Excerpted passage section start

It also says that "democratic action carries with it the essence of non-violent civil disobedience to the unjust system." Many participants believed that non-violent civil disobedience was one way of fighting back against the 'undemocratic nature' of the globalisation process. "Even democratically elected governments have been implementing policies of the globalisation of poverty without debate among their own peoples or their elected representatives," the manifesto says.
Civil disobedience against globalisation is already happening in both the North and South. In India, farmers have burnt imported foodstuff in protest against an increase in food imports - just as Indian freedom fighter Mahatma Gandhi torched British-made clothes in the 1940s. In France, 120 members of the French Peasant Confederation forced their way into a Novartis factory recently to denature transgenic maize seeds in protest against a government decision to allow the cultivation of this maize. During the action, the modified seeds were mixed up with non-modified varieties. In Britain too, small 'direct action groups' have been staging imaginative protests against such globalisation-linked issues as genetic engineering in food products and the proposed Multilateral Agreement on Investment (MAI) that is aimed at easing the path of Northern private investments into developing countries.

Excerpted passage section end
Extracted data section start

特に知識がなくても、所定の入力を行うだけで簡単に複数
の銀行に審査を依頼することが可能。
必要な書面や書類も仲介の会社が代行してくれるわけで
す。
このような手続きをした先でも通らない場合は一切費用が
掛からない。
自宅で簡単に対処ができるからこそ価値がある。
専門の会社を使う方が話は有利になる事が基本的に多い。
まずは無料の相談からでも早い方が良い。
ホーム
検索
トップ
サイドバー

Extracted data section end
Extracted data section start

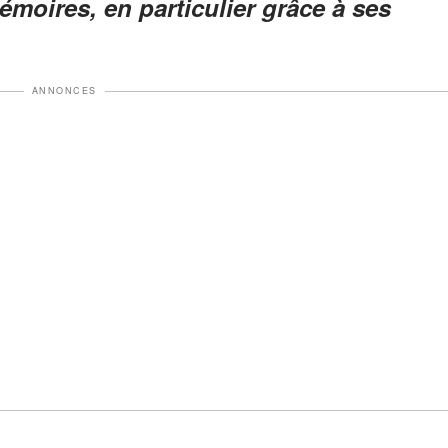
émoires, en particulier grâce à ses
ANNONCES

Extracted data section end

Activity: Copy the passage on civil disobedience, starting at "Civil disobedience against" and ending at "into developing countries.", and swap every "maize" for "corn".

Result:
Civil disobedience against globalisation is already happening in both the North and South. In India, farmers have burnt imported foodstuff in protest against an increase in food imports - just as Indian freedom fighter Mahatma Gandhi torched British-made clothes in the 1940s. In France, 120 members of the French Peasant Confederation forced their way into a Novartis factory recently to denature transgenic corn seeds in protest against a government decision to allow the cultivation of this corn. During the action, the modified seeds were mixed up with non-modified varieties. In Britain too, small 'direct action groups' have been staging imaginative protests against such globalisation-linked issues as genetic engineering in food products and the proposed Multilateral Agreement on Investment (MAI) that is aimed at easing the path of Northern private investments into developing countries.